Please write out only the lines from the line with "在我的 bash_profile 中创建一系列别名" to the line with "(1) Permohonan diajukan", inclusive, exactly as they stand below, without the pictures.

[[ Supplied data open ]]

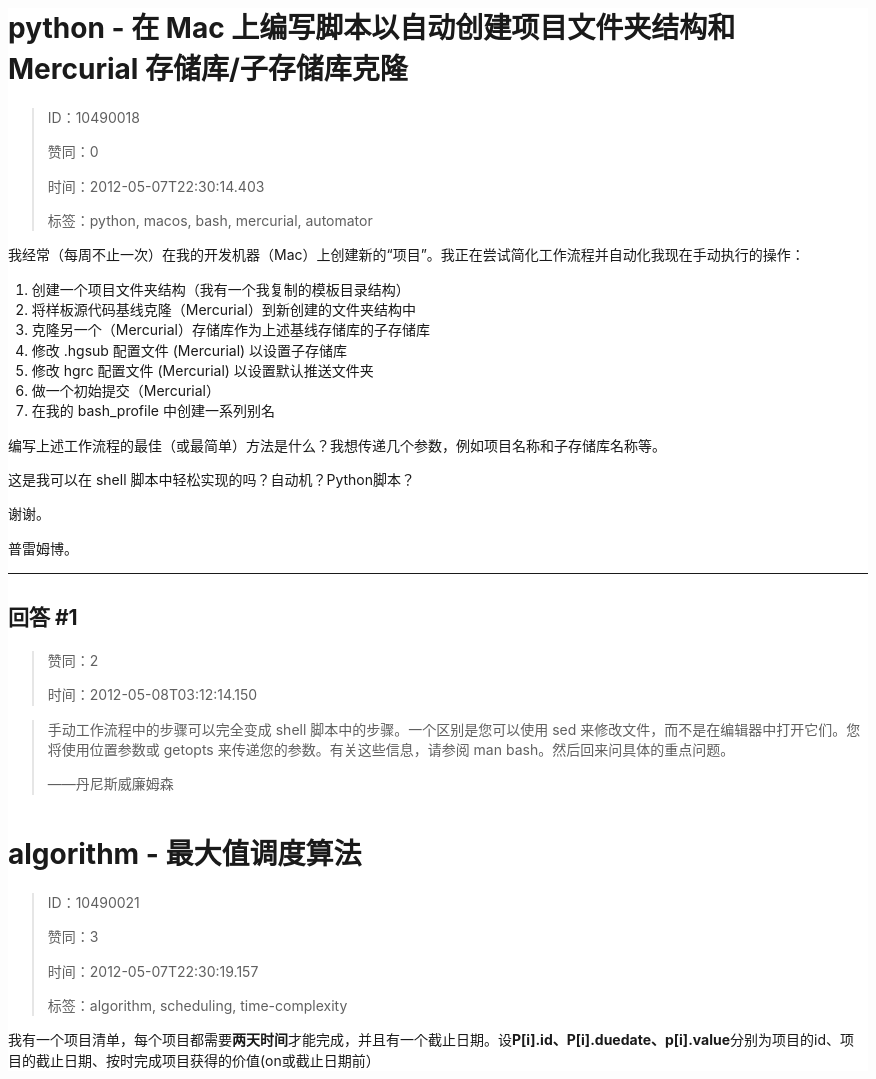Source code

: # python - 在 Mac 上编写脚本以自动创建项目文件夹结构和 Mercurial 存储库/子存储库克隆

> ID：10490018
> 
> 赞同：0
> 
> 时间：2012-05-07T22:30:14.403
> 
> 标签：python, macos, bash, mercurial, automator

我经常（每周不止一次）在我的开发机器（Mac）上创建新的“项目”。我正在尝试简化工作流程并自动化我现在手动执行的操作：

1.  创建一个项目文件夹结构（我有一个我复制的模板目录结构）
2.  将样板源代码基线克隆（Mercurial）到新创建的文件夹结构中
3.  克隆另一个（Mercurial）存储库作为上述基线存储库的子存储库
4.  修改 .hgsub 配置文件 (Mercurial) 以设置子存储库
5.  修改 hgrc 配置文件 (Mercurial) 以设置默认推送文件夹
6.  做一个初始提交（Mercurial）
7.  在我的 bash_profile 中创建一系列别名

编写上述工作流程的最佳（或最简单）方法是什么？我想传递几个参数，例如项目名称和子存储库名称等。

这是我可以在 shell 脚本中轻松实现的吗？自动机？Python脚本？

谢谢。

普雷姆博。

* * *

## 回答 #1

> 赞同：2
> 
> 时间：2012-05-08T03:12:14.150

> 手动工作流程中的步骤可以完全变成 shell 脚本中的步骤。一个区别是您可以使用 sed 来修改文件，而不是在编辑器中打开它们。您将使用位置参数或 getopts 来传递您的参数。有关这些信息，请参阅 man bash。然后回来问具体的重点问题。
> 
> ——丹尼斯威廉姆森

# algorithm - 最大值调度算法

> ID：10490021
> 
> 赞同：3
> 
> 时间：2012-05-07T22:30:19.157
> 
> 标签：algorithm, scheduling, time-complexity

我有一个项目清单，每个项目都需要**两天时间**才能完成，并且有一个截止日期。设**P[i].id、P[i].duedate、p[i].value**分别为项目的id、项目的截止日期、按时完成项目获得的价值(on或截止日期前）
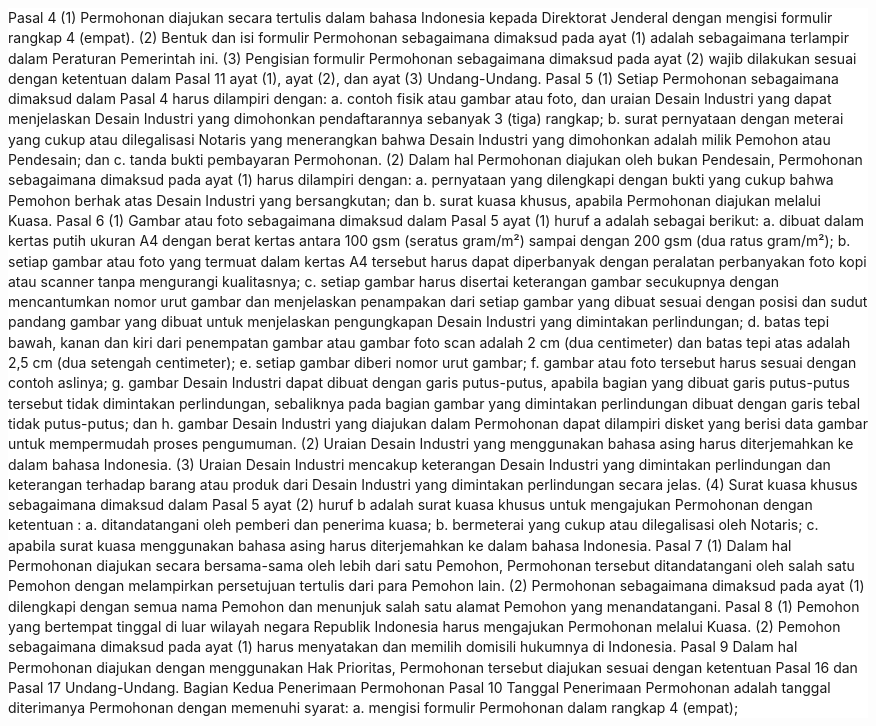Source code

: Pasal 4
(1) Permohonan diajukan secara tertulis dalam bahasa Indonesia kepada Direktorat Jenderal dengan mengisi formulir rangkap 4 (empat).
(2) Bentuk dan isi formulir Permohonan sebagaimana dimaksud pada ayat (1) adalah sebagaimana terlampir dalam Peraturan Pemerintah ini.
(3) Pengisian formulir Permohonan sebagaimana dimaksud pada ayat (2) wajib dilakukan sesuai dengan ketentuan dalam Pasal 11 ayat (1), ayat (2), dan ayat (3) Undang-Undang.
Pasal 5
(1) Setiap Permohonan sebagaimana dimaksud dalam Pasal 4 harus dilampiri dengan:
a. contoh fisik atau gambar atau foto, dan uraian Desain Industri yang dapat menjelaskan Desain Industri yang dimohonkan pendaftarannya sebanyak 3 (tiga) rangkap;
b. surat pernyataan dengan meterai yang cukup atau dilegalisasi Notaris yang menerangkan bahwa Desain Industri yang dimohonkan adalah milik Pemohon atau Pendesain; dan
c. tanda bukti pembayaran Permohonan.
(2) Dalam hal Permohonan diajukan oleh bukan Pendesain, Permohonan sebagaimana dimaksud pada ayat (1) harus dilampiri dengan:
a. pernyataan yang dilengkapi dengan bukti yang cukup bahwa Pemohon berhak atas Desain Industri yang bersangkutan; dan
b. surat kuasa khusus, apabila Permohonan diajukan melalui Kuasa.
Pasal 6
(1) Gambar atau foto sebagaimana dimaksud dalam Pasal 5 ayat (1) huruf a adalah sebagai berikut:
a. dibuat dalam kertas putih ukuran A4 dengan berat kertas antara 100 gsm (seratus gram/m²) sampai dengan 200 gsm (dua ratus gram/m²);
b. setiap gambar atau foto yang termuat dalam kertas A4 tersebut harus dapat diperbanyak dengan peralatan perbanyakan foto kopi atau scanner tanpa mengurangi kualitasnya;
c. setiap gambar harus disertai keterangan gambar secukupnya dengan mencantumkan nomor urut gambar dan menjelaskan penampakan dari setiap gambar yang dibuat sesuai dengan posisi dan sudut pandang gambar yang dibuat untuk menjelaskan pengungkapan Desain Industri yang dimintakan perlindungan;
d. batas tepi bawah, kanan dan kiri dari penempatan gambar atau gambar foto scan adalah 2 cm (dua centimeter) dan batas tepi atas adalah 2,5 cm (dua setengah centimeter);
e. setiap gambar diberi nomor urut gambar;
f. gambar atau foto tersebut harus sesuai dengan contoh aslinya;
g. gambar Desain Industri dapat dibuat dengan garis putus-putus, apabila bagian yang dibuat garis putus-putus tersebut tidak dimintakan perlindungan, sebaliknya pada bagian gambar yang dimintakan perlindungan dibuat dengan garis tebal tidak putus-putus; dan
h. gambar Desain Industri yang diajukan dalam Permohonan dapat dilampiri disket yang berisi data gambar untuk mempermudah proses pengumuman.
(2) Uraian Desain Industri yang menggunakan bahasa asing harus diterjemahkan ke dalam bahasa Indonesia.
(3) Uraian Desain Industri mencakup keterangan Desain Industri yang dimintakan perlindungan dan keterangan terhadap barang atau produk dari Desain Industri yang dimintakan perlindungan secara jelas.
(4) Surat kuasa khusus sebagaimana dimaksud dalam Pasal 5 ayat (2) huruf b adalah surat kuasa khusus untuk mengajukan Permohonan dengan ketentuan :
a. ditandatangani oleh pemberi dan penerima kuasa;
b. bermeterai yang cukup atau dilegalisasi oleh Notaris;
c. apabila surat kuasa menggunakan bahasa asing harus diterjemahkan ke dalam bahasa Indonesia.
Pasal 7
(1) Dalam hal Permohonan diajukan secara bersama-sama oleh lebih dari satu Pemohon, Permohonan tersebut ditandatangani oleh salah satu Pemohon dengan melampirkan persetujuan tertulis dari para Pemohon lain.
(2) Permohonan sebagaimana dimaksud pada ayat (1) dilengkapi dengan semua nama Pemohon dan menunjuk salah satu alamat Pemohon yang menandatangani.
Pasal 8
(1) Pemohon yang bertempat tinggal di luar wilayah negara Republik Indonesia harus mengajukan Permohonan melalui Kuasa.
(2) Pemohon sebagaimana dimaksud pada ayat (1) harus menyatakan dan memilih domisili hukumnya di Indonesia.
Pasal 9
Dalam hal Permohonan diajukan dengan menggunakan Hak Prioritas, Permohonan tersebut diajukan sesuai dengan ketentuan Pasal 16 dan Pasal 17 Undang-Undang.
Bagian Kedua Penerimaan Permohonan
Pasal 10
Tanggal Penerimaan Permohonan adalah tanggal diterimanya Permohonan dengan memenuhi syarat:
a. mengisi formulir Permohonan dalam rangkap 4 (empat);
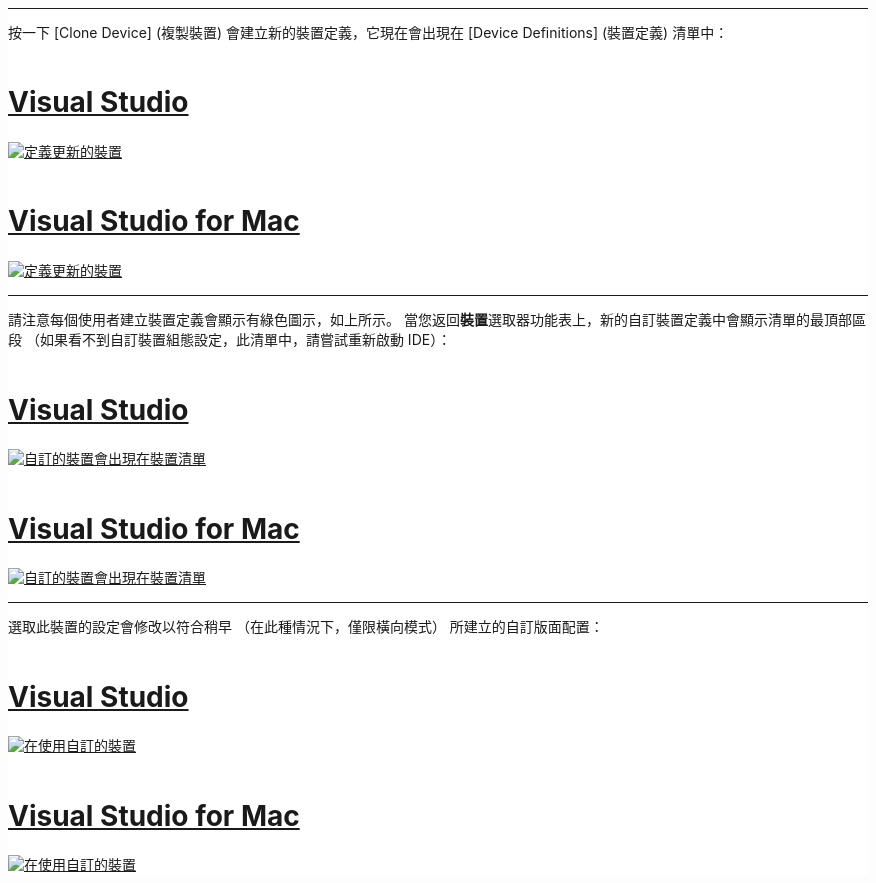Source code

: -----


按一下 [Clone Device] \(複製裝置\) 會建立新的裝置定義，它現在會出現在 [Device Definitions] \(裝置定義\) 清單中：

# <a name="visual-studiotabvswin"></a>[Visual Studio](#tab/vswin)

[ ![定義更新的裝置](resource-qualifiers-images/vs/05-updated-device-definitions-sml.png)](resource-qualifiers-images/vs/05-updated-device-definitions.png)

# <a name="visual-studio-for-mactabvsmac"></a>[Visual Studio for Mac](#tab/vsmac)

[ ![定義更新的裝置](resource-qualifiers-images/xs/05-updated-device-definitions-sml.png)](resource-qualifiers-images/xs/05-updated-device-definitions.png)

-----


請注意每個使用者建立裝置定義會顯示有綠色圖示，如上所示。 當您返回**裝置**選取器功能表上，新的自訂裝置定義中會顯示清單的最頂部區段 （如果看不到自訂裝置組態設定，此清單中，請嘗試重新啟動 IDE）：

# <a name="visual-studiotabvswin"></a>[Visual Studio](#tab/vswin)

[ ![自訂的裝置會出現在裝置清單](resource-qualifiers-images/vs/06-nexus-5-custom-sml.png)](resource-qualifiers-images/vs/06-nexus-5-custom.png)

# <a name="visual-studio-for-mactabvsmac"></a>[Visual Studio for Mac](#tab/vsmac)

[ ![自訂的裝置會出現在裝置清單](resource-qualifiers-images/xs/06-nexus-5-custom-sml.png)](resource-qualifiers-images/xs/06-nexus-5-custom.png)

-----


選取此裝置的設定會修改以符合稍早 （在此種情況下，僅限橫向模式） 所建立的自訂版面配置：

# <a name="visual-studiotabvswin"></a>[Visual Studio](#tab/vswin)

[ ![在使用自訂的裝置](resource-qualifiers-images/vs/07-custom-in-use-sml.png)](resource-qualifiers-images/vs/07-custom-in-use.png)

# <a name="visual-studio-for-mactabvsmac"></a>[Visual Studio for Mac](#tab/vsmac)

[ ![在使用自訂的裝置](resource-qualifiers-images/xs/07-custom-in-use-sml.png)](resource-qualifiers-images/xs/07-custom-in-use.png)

[[ Supplied data closed ]]

## [Result of the task]
7.  在我的 bash_profile 中创建一系列别名

编写上述工作流程的最佳（或最简单）方法是什么？我想传递几个参数，例如项目名称和子存储库名称等。

这是我可以在 shell 脚本中轻松实现的吗？自动机？Python脚本？

谢谢。

普雷姆博。

* * *

## 回答 #1

> 赞同：2
> 
> 时间：2012-05-08T03:12:14.150

> 手动工作流程中的步骤可以完全变成 shell 脚本中的步骤。一个区别是您可以使用 sed 来修改文件，而不是在编辑器中打开它们。您将使用位置参数或 getopts 来传递您的参数。有关这些信息，请参阅 man bash。然后回来问具体的重点问题。
> 
> ——丹尼斯威廉姆森

# algorithm - 最大值调度算法

> ID：10490021
> 
> 赞同：3
> 
> 时间：2012-05-07T22:30:19.157
> 
> 标签：algorithm, scheduling, time-complexity

我有一个项目清单，每个项目都需要**两天时间**才能完成，并且有一个截止日期。设**P[i].id、P[i].duedate、p[i].value**分别为项目的id、项目的截止日期、按时完成项目获得的价值(on或截止日期前）
Source code

: Pasal 4
(1) Permohonan diajukan secara tertulis dalam bahasa Indonesia kepada Direktorat Jenderal dengan mengisi formulir rangkap 4 (empat).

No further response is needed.